_DATASET ENTRIES_.
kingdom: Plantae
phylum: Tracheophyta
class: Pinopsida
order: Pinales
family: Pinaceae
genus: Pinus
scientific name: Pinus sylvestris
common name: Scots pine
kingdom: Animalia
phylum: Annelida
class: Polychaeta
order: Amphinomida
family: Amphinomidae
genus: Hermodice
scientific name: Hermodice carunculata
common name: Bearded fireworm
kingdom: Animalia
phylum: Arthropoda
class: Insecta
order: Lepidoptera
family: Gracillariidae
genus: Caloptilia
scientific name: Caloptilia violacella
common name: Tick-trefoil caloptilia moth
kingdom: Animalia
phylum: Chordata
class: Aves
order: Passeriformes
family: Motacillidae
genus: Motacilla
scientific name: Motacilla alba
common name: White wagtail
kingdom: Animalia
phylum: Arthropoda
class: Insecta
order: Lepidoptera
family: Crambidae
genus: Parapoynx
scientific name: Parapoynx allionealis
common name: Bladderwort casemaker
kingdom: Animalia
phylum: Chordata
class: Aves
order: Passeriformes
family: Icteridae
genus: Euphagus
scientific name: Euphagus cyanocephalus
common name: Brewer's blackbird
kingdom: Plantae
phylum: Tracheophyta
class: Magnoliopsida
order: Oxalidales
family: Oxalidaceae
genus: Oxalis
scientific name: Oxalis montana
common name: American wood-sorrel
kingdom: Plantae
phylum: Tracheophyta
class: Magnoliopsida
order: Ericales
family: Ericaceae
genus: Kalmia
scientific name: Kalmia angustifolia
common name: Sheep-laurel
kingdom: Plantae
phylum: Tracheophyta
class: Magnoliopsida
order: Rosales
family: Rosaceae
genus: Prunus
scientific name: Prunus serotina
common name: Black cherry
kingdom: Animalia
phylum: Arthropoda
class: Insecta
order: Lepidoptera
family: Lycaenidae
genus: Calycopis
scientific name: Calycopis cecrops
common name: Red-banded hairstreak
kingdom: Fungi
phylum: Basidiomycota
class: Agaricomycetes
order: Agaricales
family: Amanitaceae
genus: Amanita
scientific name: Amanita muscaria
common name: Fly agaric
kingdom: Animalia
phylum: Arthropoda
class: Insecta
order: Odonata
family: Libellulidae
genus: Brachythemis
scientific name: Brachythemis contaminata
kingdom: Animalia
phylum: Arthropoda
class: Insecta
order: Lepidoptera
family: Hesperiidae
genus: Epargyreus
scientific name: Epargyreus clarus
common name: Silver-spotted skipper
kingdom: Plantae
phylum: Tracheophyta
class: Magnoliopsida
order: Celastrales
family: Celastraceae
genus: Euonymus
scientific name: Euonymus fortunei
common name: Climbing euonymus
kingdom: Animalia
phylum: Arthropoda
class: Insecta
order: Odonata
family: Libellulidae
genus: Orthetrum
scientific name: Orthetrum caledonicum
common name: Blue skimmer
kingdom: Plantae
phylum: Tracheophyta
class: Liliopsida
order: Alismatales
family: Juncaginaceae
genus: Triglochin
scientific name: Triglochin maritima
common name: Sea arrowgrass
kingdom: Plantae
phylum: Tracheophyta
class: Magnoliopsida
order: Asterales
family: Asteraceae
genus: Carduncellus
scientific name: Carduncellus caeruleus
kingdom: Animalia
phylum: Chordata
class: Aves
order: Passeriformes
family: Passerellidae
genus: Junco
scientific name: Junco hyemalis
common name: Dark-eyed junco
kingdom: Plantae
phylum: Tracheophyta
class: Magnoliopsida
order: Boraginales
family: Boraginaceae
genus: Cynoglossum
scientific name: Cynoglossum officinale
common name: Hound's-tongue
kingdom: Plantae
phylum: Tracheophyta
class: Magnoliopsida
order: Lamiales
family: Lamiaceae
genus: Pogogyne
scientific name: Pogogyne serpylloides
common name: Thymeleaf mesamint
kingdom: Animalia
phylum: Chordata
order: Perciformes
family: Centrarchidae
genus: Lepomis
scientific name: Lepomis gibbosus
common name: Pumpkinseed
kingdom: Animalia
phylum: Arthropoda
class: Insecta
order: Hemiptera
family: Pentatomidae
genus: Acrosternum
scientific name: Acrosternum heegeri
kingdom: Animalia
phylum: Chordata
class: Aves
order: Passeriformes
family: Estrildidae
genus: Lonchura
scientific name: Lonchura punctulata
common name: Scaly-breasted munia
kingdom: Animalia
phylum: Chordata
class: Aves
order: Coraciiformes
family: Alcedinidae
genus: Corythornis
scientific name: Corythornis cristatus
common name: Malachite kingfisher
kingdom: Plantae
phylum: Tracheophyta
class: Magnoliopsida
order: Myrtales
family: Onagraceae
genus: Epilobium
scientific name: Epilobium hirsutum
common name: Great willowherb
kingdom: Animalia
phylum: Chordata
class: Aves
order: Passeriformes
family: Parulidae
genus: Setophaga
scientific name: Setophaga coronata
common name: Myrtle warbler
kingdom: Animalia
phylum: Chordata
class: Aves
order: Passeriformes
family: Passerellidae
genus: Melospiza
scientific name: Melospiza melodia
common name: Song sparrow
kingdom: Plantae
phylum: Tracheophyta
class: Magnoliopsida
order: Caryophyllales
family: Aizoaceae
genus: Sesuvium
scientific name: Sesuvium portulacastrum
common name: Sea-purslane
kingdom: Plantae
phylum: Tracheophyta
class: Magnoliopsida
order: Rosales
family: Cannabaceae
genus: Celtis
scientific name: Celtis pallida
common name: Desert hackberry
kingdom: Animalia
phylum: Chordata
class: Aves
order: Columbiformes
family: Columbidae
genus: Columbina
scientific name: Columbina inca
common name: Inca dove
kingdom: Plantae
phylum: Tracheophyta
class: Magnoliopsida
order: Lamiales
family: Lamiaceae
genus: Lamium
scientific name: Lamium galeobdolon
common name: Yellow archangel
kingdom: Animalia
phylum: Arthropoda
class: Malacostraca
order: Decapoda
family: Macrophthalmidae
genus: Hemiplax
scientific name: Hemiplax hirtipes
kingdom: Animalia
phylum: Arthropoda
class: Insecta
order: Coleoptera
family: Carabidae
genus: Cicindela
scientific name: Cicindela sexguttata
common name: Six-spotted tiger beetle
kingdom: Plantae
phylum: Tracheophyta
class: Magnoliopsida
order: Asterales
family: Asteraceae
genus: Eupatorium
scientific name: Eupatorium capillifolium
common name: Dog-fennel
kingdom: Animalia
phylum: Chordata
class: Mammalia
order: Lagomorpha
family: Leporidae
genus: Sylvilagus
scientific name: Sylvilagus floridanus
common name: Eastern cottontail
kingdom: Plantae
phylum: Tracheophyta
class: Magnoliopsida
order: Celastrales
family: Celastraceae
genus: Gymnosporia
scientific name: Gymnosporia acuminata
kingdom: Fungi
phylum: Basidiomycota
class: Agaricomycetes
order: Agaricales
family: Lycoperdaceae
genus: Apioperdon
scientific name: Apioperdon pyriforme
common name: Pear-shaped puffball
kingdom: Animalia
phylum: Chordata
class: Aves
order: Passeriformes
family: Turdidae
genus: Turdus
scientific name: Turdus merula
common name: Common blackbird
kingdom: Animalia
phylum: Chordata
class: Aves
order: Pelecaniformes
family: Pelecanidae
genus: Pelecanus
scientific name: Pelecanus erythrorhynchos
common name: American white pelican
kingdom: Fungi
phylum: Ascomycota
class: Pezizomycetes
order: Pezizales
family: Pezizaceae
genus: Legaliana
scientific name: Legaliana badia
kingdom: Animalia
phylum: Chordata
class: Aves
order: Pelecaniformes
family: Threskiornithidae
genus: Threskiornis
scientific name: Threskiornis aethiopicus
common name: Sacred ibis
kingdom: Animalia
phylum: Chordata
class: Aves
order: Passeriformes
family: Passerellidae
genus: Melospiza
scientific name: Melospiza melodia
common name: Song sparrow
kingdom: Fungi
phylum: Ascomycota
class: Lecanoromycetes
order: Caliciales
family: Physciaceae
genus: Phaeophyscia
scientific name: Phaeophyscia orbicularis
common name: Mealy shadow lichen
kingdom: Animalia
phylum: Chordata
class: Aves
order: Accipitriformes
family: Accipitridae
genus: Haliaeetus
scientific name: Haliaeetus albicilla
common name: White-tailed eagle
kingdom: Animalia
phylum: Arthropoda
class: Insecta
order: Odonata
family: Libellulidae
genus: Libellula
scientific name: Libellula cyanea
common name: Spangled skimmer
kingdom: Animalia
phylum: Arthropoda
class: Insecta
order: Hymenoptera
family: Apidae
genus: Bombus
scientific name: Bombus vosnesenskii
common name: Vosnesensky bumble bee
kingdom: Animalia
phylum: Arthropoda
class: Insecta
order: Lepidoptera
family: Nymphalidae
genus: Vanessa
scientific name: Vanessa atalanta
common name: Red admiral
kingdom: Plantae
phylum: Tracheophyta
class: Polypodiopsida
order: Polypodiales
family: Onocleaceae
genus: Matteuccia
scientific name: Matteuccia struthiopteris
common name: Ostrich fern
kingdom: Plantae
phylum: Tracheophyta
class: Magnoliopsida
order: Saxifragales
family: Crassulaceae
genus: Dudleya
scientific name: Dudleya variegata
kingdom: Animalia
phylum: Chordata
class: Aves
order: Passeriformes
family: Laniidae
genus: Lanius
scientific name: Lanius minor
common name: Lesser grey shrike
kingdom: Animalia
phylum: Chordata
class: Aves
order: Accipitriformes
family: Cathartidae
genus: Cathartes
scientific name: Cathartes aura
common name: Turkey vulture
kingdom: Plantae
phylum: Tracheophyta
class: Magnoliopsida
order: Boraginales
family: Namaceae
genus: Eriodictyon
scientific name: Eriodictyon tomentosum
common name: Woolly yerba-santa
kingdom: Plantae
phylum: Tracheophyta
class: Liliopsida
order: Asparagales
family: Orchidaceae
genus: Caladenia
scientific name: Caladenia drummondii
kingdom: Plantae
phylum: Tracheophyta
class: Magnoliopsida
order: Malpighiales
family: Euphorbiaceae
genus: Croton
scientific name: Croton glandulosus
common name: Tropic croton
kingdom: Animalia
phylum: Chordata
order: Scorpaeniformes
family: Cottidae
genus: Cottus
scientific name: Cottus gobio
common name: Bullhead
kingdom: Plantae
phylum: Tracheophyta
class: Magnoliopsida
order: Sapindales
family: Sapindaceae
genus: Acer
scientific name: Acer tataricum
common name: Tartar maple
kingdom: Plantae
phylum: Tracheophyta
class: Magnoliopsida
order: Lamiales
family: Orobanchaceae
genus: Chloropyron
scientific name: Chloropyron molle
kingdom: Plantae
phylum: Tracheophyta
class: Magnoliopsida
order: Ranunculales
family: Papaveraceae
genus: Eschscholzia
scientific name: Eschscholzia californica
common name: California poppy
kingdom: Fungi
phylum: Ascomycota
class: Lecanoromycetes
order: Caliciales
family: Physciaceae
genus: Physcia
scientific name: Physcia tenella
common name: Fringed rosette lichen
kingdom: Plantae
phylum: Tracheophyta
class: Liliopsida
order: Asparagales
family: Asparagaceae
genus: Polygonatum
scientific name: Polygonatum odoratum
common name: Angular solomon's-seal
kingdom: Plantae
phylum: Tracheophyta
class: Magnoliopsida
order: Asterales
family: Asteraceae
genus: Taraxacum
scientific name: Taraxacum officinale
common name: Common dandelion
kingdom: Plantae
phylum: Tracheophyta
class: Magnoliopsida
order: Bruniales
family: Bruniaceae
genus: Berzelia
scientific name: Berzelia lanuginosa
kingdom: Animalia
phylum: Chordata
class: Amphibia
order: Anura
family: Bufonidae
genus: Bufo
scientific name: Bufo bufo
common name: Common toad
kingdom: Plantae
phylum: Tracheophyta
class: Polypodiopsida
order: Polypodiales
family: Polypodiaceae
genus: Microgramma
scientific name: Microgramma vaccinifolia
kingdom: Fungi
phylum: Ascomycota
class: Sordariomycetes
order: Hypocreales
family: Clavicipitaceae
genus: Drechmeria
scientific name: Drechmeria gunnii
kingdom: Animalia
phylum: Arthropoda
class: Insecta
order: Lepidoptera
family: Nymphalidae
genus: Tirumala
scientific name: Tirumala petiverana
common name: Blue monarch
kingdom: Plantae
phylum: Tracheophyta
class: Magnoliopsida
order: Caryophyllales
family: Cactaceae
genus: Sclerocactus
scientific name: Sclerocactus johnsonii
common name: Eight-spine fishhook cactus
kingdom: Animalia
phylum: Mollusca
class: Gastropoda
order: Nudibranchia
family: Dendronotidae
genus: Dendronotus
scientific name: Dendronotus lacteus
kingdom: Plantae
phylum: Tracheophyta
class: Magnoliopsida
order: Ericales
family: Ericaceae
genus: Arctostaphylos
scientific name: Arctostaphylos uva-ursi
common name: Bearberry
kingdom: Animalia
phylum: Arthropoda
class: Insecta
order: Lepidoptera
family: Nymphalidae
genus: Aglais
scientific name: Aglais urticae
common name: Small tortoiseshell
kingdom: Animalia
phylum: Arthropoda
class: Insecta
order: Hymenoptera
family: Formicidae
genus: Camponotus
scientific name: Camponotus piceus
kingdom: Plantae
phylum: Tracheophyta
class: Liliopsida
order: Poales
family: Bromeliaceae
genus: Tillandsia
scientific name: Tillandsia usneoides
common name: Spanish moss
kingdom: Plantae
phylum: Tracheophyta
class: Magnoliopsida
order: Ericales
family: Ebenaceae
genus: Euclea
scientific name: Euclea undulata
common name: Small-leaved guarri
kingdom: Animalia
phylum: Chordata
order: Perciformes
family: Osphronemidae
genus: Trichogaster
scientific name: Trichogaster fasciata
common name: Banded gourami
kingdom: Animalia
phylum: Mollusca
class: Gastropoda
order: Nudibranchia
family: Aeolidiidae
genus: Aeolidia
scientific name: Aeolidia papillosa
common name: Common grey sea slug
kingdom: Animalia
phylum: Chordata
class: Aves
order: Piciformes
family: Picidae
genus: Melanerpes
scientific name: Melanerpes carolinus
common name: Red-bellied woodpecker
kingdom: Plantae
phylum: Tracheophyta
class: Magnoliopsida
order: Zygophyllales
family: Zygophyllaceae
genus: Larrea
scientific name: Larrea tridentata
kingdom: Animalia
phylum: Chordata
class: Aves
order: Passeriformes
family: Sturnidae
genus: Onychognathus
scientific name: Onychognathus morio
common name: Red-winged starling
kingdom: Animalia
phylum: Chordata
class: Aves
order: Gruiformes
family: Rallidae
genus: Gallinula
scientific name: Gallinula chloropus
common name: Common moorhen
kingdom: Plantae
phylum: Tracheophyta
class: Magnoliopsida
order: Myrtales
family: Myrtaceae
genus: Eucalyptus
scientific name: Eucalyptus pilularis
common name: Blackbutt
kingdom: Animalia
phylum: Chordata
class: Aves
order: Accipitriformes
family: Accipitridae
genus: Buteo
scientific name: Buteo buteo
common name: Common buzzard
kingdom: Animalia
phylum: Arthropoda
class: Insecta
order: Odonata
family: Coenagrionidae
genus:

_THE PROBLEM_.
Rewrite the material from the line containing "scientific name: Vanessa atalanta" down to the line containing "scientific name: Caladenia drummondii", both included, as a Markdown table with the columns Index and Text. Give each line its own numbered row and leave out blank lines.

_FULL OUTPUT_.
| Index | Text |
|---|---|
| 1 | scientific name: Vanessa atalanta |
| 2 | common name: Red admiral |
| 3 | kingdom: Plantae |
| 4 | phylum: Tracheophyta |
| 5 | class: Polypodiopsida |
| 6 | order: Polypodiales |
| 7 | family: Onocleaceae |
| 8 | genus: Matteuccia |
| 9 | scientific name: Matteuccia struthiopteris |
| 10 | common name: Ostrich fern |
| 11 | kingdom: Plantae |
| 12 | phylum: Tracheophyta |
| 13 | class: Magnoliopsida |
| 14 | order: Saxifragales |
| 15 | family: Crassulaceae |
| 16 | genus: Dudleya |
| 17 | scientific name: Dudleya variegata |
| 18 | kingdom: Animalia |
| 19 | phylum: Chordata |
| 20 | class: Aves |
| 21 | order: Passeriformes |
| 22 | family: Laniidae |
| 23 | genus: Lanius |
| 24 | scientific name: Lanius minor |
| 25 | common name: Lesser grey shrike |
| 26 | kingdom: Animalia |
| 27 | phylum: Chordata |
| 28 | class: Aves |
| 29 | order: Accipitriformes |
| 30 | family: Cathartidae |
| 31 | genus: Cathartes |
| 32 | scientific name: Cathartes aura |
| 33 | common name: Turkey vulture |
| 34 | kingdom: Plantae |
| 35 | phylum: Tracheophyta |
| 36 | class: Magnoliopsida |
| 37 | order: Boraginales |
| 38 | family: Namaceae |
| 39 | genus: Eriodictyon |
| 40 | scientific name: Eriodictyon tomentosum |
| 41 | common name: Woolly yerba-santa |
| 42 | kingdom: Plantae |
| 43 | phylum: Tracheophyta |
| 44 | class: Liliopsida |
| 45 | order: Asparagales |
| 46 | family: Orchidaceae |
| 47 | genus: Caladenia |
| 48 | scientific name: Caladenia drummondii |